Anfang März hatte RAG-Chef Werner Müller die Absicht verlauten lassen, die RAG bis 2006 an die Börse zu bringen. Gegenwärtig wären RAG-Aktien allerdings völlig unattraktiv, da der Konzern keine Dividenden an die Aktionäre ausschütten darf und die profitablen Bereiche des Konzerns zur Stützung des mit Staatsgeldern ausgehaltenen Bergbaues beitragen müssen. Müller schlug deshalb vor, daß die gegenwärtigen Eigentümer ihre Aktien zum symbolischen Preis von einem Euro an ein Bankenkonsortium verkaufen, das den nicht zum deutschen Bergbau gehörenden Teil des Konzerns am Aktienmarkt plaziert und den Verkaufserlös in einen Fonds einbringt, aus dem künftig die Steinkohle-Lasten finanziert werden. Unklar blieb dabei, wieweit den bisherigen Eigentümern zusätzliche Anreize geboten werden sollen, indem sie etwa ihre eigenen Altlasten aus dem Bergbau in die RAG einbringen, und wieweit das Konzept tatsächlich zu einer Entlastung des Steuerzahlers führen würde.
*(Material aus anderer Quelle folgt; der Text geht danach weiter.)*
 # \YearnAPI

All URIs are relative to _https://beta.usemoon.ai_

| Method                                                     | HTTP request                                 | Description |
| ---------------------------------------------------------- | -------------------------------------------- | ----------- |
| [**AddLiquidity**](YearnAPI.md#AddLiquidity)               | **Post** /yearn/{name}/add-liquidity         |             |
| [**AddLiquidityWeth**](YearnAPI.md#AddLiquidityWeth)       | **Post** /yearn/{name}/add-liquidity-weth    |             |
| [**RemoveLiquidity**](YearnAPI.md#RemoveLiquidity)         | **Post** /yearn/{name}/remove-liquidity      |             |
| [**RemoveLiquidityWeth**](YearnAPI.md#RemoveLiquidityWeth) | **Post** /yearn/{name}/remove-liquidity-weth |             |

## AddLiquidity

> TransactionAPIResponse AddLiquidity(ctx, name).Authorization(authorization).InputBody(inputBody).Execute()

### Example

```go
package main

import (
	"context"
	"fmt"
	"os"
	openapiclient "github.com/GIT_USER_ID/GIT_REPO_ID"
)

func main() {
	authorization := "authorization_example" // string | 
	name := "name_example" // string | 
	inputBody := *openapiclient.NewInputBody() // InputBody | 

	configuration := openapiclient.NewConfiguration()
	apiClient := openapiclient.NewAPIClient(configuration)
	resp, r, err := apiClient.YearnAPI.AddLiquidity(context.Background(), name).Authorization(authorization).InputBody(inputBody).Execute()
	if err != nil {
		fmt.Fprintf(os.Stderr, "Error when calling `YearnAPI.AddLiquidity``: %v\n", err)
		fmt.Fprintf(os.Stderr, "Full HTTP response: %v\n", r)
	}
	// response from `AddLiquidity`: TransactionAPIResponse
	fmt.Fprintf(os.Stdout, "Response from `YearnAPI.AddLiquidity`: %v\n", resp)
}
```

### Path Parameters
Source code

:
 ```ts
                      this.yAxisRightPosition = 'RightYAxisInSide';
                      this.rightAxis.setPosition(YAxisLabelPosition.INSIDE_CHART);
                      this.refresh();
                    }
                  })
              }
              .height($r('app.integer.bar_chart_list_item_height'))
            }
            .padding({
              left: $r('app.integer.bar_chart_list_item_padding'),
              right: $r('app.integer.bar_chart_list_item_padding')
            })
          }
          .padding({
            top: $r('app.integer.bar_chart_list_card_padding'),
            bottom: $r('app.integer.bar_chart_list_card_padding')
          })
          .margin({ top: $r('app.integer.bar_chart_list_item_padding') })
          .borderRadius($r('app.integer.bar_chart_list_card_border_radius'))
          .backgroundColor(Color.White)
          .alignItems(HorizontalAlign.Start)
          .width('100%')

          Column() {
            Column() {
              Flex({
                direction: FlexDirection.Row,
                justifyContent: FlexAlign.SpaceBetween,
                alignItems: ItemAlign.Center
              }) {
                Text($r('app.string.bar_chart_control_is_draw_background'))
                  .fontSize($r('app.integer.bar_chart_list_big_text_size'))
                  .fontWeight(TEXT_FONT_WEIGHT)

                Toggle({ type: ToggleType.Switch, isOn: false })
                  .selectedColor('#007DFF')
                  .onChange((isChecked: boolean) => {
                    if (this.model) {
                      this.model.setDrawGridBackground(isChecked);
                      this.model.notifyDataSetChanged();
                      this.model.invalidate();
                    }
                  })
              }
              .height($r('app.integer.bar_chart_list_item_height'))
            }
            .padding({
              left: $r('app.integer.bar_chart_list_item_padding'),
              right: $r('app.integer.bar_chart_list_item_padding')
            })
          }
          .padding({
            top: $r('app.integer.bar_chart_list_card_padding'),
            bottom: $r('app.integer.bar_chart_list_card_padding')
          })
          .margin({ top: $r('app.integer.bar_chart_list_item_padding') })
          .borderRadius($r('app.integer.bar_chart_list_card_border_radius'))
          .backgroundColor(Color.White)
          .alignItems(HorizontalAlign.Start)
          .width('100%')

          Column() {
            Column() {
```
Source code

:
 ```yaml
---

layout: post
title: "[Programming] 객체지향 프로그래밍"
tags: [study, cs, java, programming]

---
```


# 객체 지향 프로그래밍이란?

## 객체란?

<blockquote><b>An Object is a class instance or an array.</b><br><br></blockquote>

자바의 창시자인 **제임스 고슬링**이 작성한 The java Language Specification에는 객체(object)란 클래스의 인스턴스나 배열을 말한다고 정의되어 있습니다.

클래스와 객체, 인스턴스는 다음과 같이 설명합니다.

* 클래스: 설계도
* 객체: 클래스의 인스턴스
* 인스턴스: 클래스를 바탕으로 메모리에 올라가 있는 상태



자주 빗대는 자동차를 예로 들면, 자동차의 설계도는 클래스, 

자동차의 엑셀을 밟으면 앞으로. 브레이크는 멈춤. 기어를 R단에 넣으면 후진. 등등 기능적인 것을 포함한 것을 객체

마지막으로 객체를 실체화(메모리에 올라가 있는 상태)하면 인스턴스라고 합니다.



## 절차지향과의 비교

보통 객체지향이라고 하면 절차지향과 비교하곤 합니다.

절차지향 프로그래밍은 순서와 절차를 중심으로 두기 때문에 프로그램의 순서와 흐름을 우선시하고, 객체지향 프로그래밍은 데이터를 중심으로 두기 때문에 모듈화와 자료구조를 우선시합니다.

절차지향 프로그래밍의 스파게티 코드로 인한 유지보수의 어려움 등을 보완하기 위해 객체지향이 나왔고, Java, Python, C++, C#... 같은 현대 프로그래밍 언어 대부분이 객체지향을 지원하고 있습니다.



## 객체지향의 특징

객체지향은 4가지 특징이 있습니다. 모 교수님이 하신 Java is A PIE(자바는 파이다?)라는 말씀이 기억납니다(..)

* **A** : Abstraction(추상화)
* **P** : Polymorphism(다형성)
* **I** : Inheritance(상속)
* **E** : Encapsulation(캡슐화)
Müllers Vorstoß war offenbar auch nicht hinreichend mit den Hauptaktionären abgestimmt, den E.ON (40 Prozent) und RWE (30 Prozent) reagierten überrascht und verärgert.
Die "Frankfurter Allgemeine" (13.4.) bemerkte dazu: "Je höher die erwarteten Risiken, desto leichter können die RAG-Gesellschafter ihren Aktionären vermitteln, warum sie die Aktien für einen Euro abgeben. Bei hohem Risiko aber darf der Staat diese Last nicht übernehmen. Sind die Risiken jedoch gering, werden die Anteilseigner mehr als einen symbolischen Preis fordern. Dann aber funktioniert das ganze Konzept nicht."